START DATA PROVIDED
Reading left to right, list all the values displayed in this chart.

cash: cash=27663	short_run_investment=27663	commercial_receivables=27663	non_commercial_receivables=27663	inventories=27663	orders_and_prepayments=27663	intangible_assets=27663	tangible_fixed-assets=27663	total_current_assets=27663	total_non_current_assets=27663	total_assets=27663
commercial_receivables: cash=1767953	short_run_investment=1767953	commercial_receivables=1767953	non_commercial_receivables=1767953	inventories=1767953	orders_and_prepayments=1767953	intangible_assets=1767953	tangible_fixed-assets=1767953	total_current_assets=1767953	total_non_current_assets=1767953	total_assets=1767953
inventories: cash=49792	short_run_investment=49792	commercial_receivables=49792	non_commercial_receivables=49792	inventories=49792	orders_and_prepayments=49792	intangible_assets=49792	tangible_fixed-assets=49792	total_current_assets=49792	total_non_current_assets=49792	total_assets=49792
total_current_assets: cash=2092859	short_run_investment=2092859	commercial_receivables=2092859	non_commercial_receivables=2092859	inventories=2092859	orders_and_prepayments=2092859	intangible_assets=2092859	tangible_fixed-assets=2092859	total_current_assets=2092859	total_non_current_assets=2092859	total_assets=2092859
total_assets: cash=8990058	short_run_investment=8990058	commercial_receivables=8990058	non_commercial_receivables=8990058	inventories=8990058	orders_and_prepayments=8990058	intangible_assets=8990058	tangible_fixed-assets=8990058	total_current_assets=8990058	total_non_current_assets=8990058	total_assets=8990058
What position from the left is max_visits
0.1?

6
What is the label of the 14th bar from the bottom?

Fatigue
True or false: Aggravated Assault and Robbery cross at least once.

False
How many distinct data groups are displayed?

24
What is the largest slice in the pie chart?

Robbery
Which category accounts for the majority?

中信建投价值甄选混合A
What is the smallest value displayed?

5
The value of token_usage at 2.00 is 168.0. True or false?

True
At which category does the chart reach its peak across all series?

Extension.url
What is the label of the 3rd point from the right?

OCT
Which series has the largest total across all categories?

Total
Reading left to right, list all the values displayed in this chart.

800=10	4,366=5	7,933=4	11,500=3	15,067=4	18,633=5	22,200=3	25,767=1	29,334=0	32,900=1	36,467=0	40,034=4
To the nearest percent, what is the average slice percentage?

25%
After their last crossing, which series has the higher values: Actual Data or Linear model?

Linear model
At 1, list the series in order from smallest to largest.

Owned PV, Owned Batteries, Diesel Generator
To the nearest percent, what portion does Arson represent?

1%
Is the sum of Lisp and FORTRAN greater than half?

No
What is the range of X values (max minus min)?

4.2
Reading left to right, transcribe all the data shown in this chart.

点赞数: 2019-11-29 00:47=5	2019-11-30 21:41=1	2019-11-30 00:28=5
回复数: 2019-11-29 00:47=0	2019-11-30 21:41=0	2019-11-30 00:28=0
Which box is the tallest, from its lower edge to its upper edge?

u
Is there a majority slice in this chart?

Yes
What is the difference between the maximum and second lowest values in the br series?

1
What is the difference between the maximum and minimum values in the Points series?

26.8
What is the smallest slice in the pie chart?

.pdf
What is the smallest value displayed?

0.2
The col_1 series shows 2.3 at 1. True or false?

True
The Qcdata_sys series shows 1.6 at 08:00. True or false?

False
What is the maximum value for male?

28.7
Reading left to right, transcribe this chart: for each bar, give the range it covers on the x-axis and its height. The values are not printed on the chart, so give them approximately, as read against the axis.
END DATA PROVIDED
- YOUR ASSIGNMENT: Arrange every line of the records above as a numbered list, leaving out the blank lines.

- OUTPUT:
1. Reading left to right, list all the values displayed in this chart.
2. cash: cash=27663	short_run_investment=27663	commercial_receivables=27663	non_commercial_receivables=27663	inventories=27663	orders_and_prepayments=27663	intangible_assets=27663	tangible_fixed-assets=27663	total_current_assets=27663	total_non_current_assets=27663	total_assets=27663
3. commercial_receivables: cash=1767953	short_run_investment=1767953	commercial_receivables=1767953	non_commercial_receivables=1767953	inventories=1767953	orders_and_prepayments=1767953	intangible_assets=1767953	tangible_fixed-assets=1767953	total_current_assets=1767953	total_non_current_assets=1767953	total_assets=1767953
4. inventories: cash=49792	short_run_investment=49792	commercial_receivables=49792	non_commercial_receivables=49792	inventories=49792	orders_and_prepayments=49792	intangible_assets=49792	tangible_fixed-assets=49792	total_current_assets=49792	total_non_current_assets=49792	total_assets=49792
5. total_current_assets: cash=2092859	short_run_investment=2092859	commercial_receivables=2092859	non_commercial_receivables=2092859	inventories=2092859	orders_and_prepayments=2092859	intangible_assets=2092859	tangible_fixed-assets=2092859	total_current_assets=2092859	total_non_current_assets=2092859	total_assets=2092859
6. total_assets: cash=8990058	short_run_investment=8990058	commercial_receivables=8990058	non_commercial_receivables=8990058	inventories=8990058	orders_and_prepayments=8990058	intangible_assets=8990058	tangible_fixed-assets=8990058	total_current_assets=8990058	total_non_current_assets=8990058	total_assets=8990058
7. What position from the left is max_visits
8. 0.1?
9. 6
10. What is the label of the 14th bar from the bottom?
11. Fatigue
12. True or false: Aggravated Assault and Robbery cross at least once.
13. False
14. How many distinct data groups are displayed?
15. 24
16. What is the largest slice in the pie chart?
17. Robbery
18. Which category accounts for the majority?
19. 中信建投价值甄选混合A
20. What is the smallest value displayed?
21. 5
22. The value of token_usage at 2.00 is 168.0. True or false?
23. True
24. At which category does the chart reach its peak across all series?
25. Extension.url
26. What is the label of the 3rd point from the right?
27. OCT
28. Which series has the largest total across all categories?
29. Total
30. Reading left to right, list all the values displayed in this chart.
31. 800=10	4,366=5	7,933=4	11,500=3	15,067=4	18,633=5	22,200=3	25,767=1	29,334=0	32,900=1	36,467=0	40,034=4
32. To the nearest percent, what is the average slice percentage?
33. 25%
34. After their last crossing, which series has the higher values: Actual Data or Linear model?
35. Linear model
36. At 1, list the series in order from smallest to largest.
37. Owned PV, Owned Batteries, Diesel Generator
38. To the nearest percent, what portion does Arson represent?
39. 1%
40. Is the sum of Lisp and FORTRAN greater than half?
41. No
42. What is the range of X values (max minus min)?
43. 4.2
44. Reading left to right, transcribe all the data shown in this chart.
45. 点赞数: 2019-11-29 00:47=5	2019-11-30 21:41=1	2019-11-30 00:28=5
46. 回复数: 2019-11-29 00:47=0	2019-11-30 21:41=0	2019-11-30 00:28=0
47. Which box is the tallest, from its lower edge to its upper edge?
48. u
49. Is there a majority slice in this chart?
50. Yes
51. What is the difference between the maximum and second lowest values in the br series?
52. 1
53. What is the difference between the maximum and minimum values in the Points series?
54. 26.8
55. What is the smallest slice in the pie chart?
56. .pdf
57. What is the smallest value displayed?
58. 0.2
59. The col_1 series shows 2.3 at 1. True or false?
60. True
61. The Qcdata_sys series shows 1.6 at 08:00. True or false?
62. False
63. What is the maximum value for male?
64. 28.7
65. Reading left to right, transcribe this chart: for each bar, give the range it covers on the x-axis and its height. The values are not printed on the chart, so give them approximately, as read against the axis.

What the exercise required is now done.